Case in point is Trauma.
The reason I picked Trauma up was because it had a big ass eyeball on the box. None of the names in the cast sounded familiar but that prominent peeper dead center on the box sold me. I don’t know about you, but any time you see a horror DVD with a giant eyeball on the cover, it just screams “BUY ME!” Especially when it’s “Free”.
Before I go any further, I should tell you that this Trauma is not the Dario Argento flick from ’93. Nor is it that Colin Firth movie from the ‘00’s. It’s a black and white Psycho cash-in from 1962.
And it has no giant fucking eyeballs in it!
Emmaline lives in a big mansion with her elderly crippled socialite auntie. One night she sees a murderer drown her aunt in the swimming pool. That traumatic experience causes her to be stricken with an extreme case of amnesia.
Years later, Emmaline winds up marrying her aunt’s old boyfriend. Ew. He moves her back into her aunt’s old house, hoping that the location will jump start her memories. Naturally, this old skeezy geezer just wants poor little Emmaline’s money. He’s got to be the murderer… Right?
It’s fitting that Trauma is all about amnesia because after you watch it, you’ll immediately forget everything that happens in it.
You know, when a movie is good but slow-moving we politely call it “deliberately paced”. When it sucks and it’s slow-moving we disparagingly say its “dull as Hell”. Trauma falls into the latter category.

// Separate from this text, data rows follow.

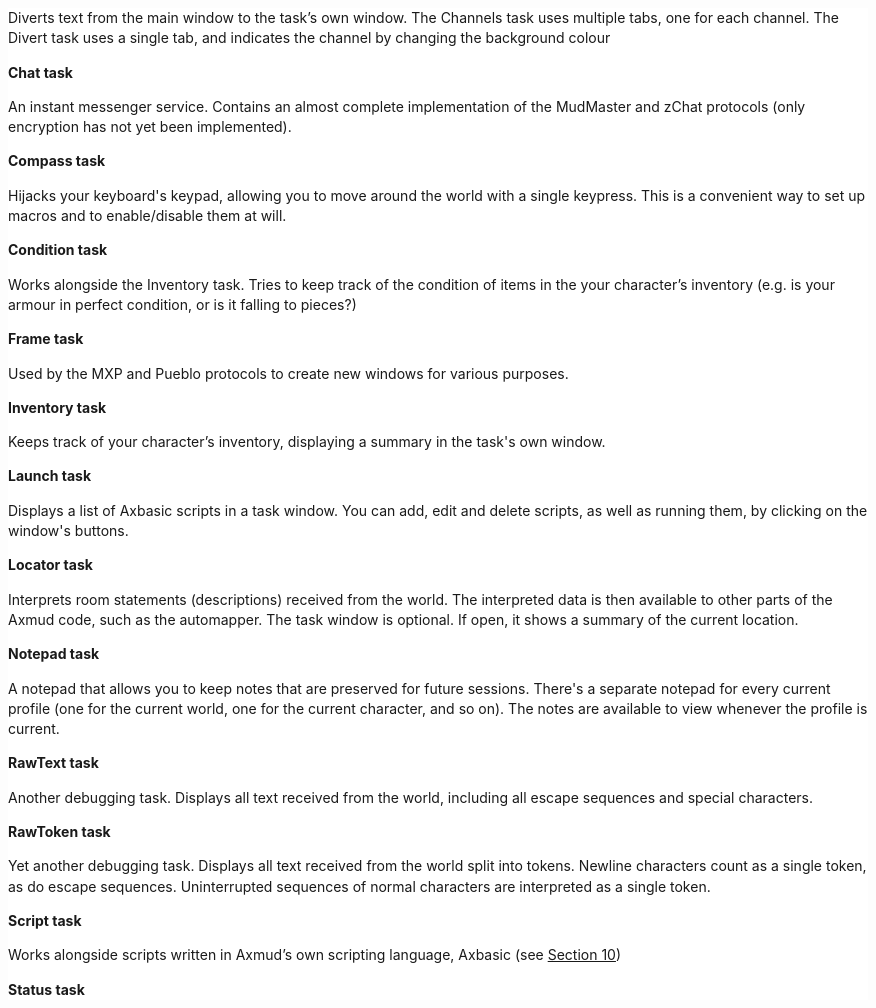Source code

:Diverts text from the main window to the task’s own window. The Channels task uses multiple tabs, one for each channel. The Divert task uses a single tab, and indicates the channel by changing the background colour

**Chat task**

An instant messenger service. Contains an almost complete implementation of the MudMaster and zChat protocols (only encryption has not yet been implemented).

**Compass task**

Hijacks your keyboard's keypad, allowing you to move around the world with a single keypress. This is a convenient way to set up macros and to enable/disable them at will.

**Condition task**

Works alongside the Inventory task. Tries to keep track of the condition of items in the your character’s inventory (e.g. is your armour in perfect condition, or is it falling to pieces?)

**Frame task**

Used by the MXP and Pueblo protocols  to create new windows for various purposes.

**Inventory task**

Keeps track of your character’s inventory, displaying a summary in the task's own window.

**Launch task**

Displays a list of Axbasic scripts in a task window.  You can add, edit and delete scripts, as well as running them, by clicking on the window's buttons.

**Locator task**

Interprets room statements (descriptions) received from the world. The interpreted data is then available to other parts of the Axmud code, such as the automapper. The task window is optional. If open, it shows a summary of the current location.

**Notepad task**

A notepad that allows you to keep notes that are preserved for future sessions.  There's a separate notepad for every current profile (one for the current world, one for the current character, and so on).  The notes are available to view whenever the profile is current.

**RawText task**

Another debugging task.  Displays all text received from the world, including all escape sequences and special characters.

**RawToken task**

Yet another debugging task.  Displays all text received from the world split into tokens. Newline characters count as a single token, as do escape sequences.  Uninterrupted sequences of normal characters are interpreted as a single token.

**Script task**

Works alongside scripts written in Axmud’s own scripting language, Axbasic (see [Section 10](ch10.html))

**Status task**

The thing is; the set-up of the film is rather well-done. The opening scenes, though talky, are moody and I really dug the Corman-esque title sequence that utilizes a lot of hand drawn sketches. And even though the plot was derivative (you’ll notice shades of The Screaming Skull as well as Dementia 13), it had potential.

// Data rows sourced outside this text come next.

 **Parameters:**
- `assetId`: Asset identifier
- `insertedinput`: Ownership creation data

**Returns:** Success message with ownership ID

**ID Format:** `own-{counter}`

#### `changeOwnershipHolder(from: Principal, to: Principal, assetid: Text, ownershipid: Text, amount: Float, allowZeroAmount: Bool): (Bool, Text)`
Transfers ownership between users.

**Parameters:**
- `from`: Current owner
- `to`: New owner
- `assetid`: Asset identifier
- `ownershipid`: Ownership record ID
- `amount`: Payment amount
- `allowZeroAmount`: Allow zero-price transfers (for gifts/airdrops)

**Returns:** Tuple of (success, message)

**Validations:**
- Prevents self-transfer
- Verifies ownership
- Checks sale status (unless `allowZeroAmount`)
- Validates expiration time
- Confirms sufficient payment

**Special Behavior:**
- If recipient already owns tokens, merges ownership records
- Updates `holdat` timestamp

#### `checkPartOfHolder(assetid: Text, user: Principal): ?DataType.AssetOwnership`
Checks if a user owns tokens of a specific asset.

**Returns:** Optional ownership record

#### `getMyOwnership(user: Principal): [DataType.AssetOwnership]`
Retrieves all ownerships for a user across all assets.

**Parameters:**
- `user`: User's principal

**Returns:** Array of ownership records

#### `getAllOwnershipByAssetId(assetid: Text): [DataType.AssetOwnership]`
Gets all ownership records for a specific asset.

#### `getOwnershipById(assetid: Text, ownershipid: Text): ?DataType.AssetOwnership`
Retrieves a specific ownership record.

Once Emmaline strikes up a friendship with the caretaker’s studly nephew; the flick spirals out of control. Then the film becomes nothing more but one long pointless repetitive dialogue scene after another. It’s here where Trauma takes a trip to Snoozeville. Population: This Movie.

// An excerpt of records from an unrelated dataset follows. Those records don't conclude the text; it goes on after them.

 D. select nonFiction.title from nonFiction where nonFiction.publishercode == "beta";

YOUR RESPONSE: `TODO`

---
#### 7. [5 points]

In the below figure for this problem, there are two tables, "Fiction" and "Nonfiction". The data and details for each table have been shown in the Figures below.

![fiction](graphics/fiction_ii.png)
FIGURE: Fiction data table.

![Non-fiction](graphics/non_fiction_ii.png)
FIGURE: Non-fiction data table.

If the long boring dialogue scenes don’t put you to sleep, just looking at the film will. The black and white print is washed out and fuzzy looking and makes the movie look like a Playhouse 90 episode from the 50’s. The DVD box says it was released in ’62, but it looks a helluva lot older than that. The flick runs an impossibly long 93 minutes, but even if it was say, 63 minutes, it still would’ve been too goddamned long.
Friends, this movie is the cinematic equivalent of being on the telephone with the cable company. It starts off with a lot of talk. Then it gets stuck on hold for what seems like an eternity. Then, everything gets wrapped up way too fast and after it’s all over, nothing is resolved and you question why you even bothered in the first place.
Trauma was the only film directing credit of Robert M. Young. After then, he went on to have a lengthy career as a television writer. He also had a hand… pardon the pun in writing The Crawling Hand too.